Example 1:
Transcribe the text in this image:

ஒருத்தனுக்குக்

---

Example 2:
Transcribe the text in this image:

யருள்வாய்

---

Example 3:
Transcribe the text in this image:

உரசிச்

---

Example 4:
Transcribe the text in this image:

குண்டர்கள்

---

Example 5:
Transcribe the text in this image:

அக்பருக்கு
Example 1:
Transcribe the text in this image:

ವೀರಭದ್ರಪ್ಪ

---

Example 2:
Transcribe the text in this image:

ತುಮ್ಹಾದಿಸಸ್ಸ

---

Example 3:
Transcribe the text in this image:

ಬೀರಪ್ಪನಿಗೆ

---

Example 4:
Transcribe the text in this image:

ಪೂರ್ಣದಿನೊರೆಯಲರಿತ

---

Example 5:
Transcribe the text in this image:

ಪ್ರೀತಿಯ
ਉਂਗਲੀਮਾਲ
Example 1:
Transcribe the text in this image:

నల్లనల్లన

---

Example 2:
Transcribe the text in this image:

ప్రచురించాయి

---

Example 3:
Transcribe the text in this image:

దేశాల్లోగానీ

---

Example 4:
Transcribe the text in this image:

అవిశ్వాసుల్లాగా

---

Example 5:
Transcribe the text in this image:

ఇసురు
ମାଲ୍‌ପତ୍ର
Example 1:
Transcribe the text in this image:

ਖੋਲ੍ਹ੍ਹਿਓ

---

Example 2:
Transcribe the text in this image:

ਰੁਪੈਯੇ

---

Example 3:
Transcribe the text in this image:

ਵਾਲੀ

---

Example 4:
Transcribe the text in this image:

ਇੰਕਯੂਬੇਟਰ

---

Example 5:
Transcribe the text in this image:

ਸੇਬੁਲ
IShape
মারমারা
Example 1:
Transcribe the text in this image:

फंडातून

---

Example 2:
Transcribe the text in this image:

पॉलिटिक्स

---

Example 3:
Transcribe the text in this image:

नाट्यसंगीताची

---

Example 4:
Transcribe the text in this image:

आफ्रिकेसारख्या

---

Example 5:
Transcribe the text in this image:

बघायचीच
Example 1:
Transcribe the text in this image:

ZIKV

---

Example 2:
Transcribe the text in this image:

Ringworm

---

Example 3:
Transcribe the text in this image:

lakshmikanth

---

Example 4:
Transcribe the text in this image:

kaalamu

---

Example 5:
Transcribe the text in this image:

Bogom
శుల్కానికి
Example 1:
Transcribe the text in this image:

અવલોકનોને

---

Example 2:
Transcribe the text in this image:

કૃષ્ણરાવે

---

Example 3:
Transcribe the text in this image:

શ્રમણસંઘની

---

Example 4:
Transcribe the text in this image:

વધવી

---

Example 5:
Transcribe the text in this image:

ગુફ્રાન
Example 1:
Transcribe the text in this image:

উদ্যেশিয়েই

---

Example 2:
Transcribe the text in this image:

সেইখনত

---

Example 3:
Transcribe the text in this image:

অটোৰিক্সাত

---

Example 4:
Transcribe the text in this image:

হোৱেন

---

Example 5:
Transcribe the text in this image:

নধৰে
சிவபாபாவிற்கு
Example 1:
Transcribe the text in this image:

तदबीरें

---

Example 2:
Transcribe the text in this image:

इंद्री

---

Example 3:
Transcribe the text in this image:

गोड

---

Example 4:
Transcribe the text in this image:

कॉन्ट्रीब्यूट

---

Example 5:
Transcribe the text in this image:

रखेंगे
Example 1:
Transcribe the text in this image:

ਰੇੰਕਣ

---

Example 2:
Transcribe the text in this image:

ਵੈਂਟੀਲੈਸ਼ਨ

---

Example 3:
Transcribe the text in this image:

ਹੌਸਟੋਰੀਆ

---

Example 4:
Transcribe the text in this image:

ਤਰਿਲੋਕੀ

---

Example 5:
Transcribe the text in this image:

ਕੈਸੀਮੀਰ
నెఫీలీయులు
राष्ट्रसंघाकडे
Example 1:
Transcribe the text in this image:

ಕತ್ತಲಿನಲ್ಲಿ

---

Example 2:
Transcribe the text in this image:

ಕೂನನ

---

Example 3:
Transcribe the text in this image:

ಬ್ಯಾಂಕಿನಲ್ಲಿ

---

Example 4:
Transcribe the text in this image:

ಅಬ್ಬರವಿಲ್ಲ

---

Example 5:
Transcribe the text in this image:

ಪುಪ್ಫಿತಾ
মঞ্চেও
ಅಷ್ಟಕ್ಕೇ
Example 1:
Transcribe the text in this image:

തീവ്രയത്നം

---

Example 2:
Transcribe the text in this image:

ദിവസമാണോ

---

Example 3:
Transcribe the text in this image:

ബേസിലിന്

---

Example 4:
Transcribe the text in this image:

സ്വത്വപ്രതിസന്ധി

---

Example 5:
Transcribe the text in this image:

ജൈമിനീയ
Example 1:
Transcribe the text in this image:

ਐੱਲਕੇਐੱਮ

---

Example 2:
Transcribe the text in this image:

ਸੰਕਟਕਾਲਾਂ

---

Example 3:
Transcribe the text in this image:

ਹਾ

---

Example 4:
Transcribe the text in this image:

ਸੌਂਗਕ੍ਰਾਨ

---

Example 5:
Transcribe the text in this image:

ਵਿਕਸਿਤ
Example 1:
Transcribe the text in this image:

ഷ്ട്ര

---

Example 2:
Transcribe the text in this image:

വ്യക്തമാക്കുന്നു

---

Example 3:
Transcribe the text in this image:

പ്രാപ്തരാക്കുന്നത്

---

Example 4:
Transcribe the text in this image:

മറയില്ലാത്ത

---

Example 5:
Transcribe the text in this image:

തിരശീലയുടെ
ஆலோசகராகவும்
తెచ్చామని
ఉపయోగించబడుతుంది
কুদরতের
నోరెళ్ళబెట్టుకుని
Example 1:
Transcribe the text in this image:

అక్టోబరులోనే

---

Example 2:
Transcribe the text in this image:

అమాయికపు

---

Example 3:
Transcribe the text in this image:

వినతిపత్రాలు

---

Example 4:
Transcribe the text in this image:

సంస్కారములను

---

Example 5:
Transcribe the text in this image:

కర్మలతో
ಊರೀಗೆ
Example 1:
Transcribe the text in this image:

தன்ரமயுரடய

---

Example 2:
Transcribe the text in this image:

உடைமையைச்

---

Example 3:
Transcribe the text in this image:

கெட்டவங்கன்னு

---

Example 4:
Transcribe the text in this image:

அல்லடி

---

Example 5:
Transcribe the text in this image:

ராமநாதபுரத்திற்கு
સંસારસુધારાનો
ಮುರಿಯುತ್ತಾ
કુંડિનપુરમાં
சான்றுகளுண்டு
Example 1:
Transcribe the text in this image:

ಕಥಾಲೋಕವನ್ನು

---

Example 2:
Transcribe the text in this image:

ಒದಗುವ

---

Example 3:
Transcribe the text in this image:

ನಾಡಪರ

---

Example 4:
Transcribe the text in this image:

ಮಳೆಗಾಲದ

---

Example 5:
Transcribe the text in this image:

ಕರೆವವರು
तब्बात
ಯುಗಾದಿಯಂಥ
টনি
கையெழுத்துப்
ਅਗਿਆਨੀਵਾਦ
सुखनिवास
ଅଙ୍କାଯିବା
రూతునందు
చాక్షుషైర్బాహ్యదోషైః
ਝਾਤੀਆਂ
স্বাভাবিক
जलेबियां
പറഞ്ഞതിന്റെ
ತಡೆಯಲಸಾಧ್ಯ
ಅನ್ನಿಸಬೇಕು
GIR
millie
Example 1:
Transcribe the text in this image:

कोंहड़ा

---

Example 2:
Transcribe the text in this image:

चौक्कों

__TASK BRIEF__: Every record above is to be copied out exactly.

__EXERCISE RESPONSE__:
Example 1:
Transcribe the text in this image:

ஒருத்தனுக்குக்

---

Example 2:
Transcribe the text in this image:

யருள்வாய்

---

Example 3:
Transcribe the text in this image:

உரசிச்

---

Example 4:
Transcribe the text in this image:

குண்டர்கள்

---

Example 5:
Transcribe the text in this image:

அக்பருக்கு
Example 1:
Transcribe the text in this image:

ವೀರಭದ್ರಪ್ಪ

---

Example 2:
Transcribe the text in this image:

ತುಮ್ಹಾದಿಸಸ್ಸ

---

Example 3:
Transcribe the text in this image:

ಬೀರಪ್ಪನಿಗೆ

---

Example 4:
Transcribe the text in this image:

ಪೂರ್ಣದಿನೊರೆಯಲರಿತ

---

Example 5:
Transcribe the text in this image:

ಪ್ರೀತಿಯ
ਉਂਗਲੀਮਾਲ
Example 1:
Transcribe the text in this image:

నల్లనల్లన

---

Example 2:
Transcribe the text in this image:

ప్రచురించాయి

---

Example 3:
Transcribe the text in this image:

దేశాల్లోగానీ

---

Example 4:
Transcribe the text in this image:

అవిశ్వాసుల్లాగా

---

Example 5:
Transcribe the text in this image:

ఇసురు
ମାଲ୍‌ପତ୍ର
Example 1:
Transcribe the text in this image:

ਖੋਲ੍ਹ੍ਹਿਓ

---

Example 2:
Transcribe the text in this image:

ਰੁਪੈਯੇ

---

Example 3:
Transcribe the text in this image:

ਵਾਲੀ

---

Example 4:
Transcribe the text in this image:

ਇੰਕਯੂਬੇਟਰ

---

Example 5:
Transcribe the text in this image:

ਸੇਬੁਲ
IShape
মারমারা
Example 1:
Transcribe the text in this image:

फंडातून

---

Example 2:
Transcribe the text in this image:

पॉलिटिक्स

---

Example 3:
Transcribe the text in this image:

नाट्यसंगीताची

---

Example 4:
Transcribe the text in this image:

आफ्रिकेसारख्या

---

Example 5:
Transcribe the text in this image:

बघायचीच
Example 1:
Transcribe the text in this image:

ZIKV

---

Example 2:
Transcribe the text in this image:

Ringworm

---

Example 3:
Transcribe the text in this image:

lakshmikanth

---

Example 4:
Transcribe the text in this image:

kaalamu

---

Example 5:
Transcribe the text in this image:

Bogom
శుల్కానికి
Example 1:
Transcribe the text in this image:

અવલોકનોને

---

Example 2:
Transcribe the text in this image:

કૃષ્ણરાવે

---

Example 3:
Transcribe the text in this image:

શ્રમણસંઘની

---

Example 4:
Transcribe the text in this image:

વધવી

---

Example 5:
Transcribe the text in this image:

ગુફ્રાન
Example 1:
Transcribe the text in this image:

উদ্যেশিয়েই

---

Example 2:
Transcribe the text in this image:

সেইখনত

---

Example 3:
Transcribe the text in this image:

অটোৰিক্সাত

---

Example 4:
Transcribe the text in this image:

হোৱেন

---

Example 5:
Transcribe the text in this image:

নধৰে
சிவபாபாவிற்கு
Example 1:
Transcribe the text in this image:

तदबीरें

---

Example 2:
Transcribe the text in this image:

इंद्री

---

Example 3:
Transcribe the text in this image:

गोड

---

Example 4:
Transcribe the text in this image:

कॉन्ट्रीब्यूट

---

Example 5:
Transcribe the text in this image:

रखेंगे
Example 1:
Transcribe the text in this image:

ਰੇੰਕਣ

---

Example 2:
Transcribe the text in this image:

ਵੈਂਟੀਲੈਸ਼ਨ

---

Example 3:
Transcribe the text in this image:

ਹੌਸਟੋਰੀਆ

---

Example 4:
Transcribe the text in this image:

ਤਰਿਲੋਕੀ

---

Example 5:
Transcribe the text in this image:

ਕੈਸੀਮੀਰ
నెఫీలీయులు
राष्ट्रसंघाकडे
Example 1:
Transcribe the text in this image:

ಕತ್ತಲಿನಲ್ಲಿ

---

Example 2:
Transcribe the text in this image:

ಕೂನನ

---

Example 3:
Transcribe the text in this image:

ಬ್ಯಾಂಕಿನಲ್ಲಿ

---

Example 4:
Transcribe the text in this image:

ಅಬ್ಬರವಿಲ್ಲ

---

Example 5:
Transcribe the text in this image:

ಪುಪ್ಫಿತಾ
মঞ্চেও
ಅಷ್ಟಕ್ಕೇ
Example 1:
Transcribe the text in this image:

തീവ്രയത്നം

---

Example 2:
Transcribe the text in this image:

ദിവസമാണോ

---

Example 3:
Transcribe the text in this image:

ബേസിലിന്

---

Example 4:
Transcribe the text in this image:

സ്വത്വപ്രതിസന്ധി

---

Example 5:
Transcribe the text in this image:

ജൈമിനീയ
Example 1:
Transcribe the text in this image:

ਐੱਲਕੇਐੱਮ

---

Example 2:
Transcribe the text in this image:

ਸੰਕਟਕਾਲਾਂ

---

Example 3:
Transcribe the text in this image:

ਹਾ

---

Example 4:
Transcribe the text in this image:

ਸੌਂਗਕ੍ਰਾਨ

---

Example 5:
Transcribe the text in this image:

ਵਿਕਸਿਤ
Example 1:
Transcribe the text in this image:

ഷ്ട്ര

---

Example 2:
Transcribe the text in this image:

വ്യക്തമാക്കുന്നു

---

Example 3:
Transcribe the text in this image:

പ്രാപ്തരാക്കുന്നത്

---

Example 4:
Transcribe the text in this image:

മറയില്ലാത്ത

---

Example 5:
Transcribe the text in this image:

തിരശീലയുടെ
ஆலோசகராகவும்
తెచ్చామని
ఉపయోగించబడుతుంది
কুদরতের
నోరెళ్ళబెట్టుకుని
Example 1:
Transcribe the text in this image:

అక్టోబరులోనే

---

Example 2:
Transcribe the text in this image:

అమాయికపు

---

Example 3:
Transcribe the text in this image:

వినతిపత్రాలు

---

Example 4:
Transcribe the text in this image:

సంస్కారములను

---

Example 5:
Transcribe the text in this image:

కర్మలతో
ಊರೀಗೆ
Example 1:
Transcribe the text in this image:

தன்ரமயுரடய

---

Example 2:
Transcribe the text in this image:

உடைமையைச்

---

Example 3:
Transcribe the text in this image:

கெட்டவங்கன்னு

---

Example 4:
Transcribe the text in this image:

அல்லடி

---

Example 5:
Transcribe the text in this image:

ராமநாதபுரத்திற்கு
સંસારસુધારાનો
ಮುರಿಯುತ್ತಾ
કુંડિનપુરમાં
சான்றுகளுண்டு
Example 1:
Transcribe the text in this image:

ಕಥಾಲೋಕವನ್ನು

---

Example 2:
Transcribe the text in this image:

ಒದಗುವ

---

Example 3:
Transcribe the text in this image:

ನಾಡಪರ

---

Example 4:
Transcribe the text in this image:

ಮಳೆಗಾಲದ

---

Example 5:
Transcribe the text in this image:

ಕರೆವವರು
तब्बात
ಯುಗಾದಿಯಂಥ
টনি
கையெழுத்துப்
ਅਗਿਆਨੀਵਾਦ
सुखनिवास
ଅଙ୍କାଯିବା
రూతునందు
చాక్షుషైర్బాహ్యదోషైః
ਝਾਤੀਆਂ
স্বাভাবিক
जलेबियां
പറഞ്ഞതിന്റെ
ತಡೆಯಲಸಾಧ್ಯ
ಅನ್ನಿಸಬೇಕು
GIR
millie
Example 1:
Transcribe the text in this image:

कोंहड़ा

---

Example 2:
Transcribe the text in this image:

चौक्कों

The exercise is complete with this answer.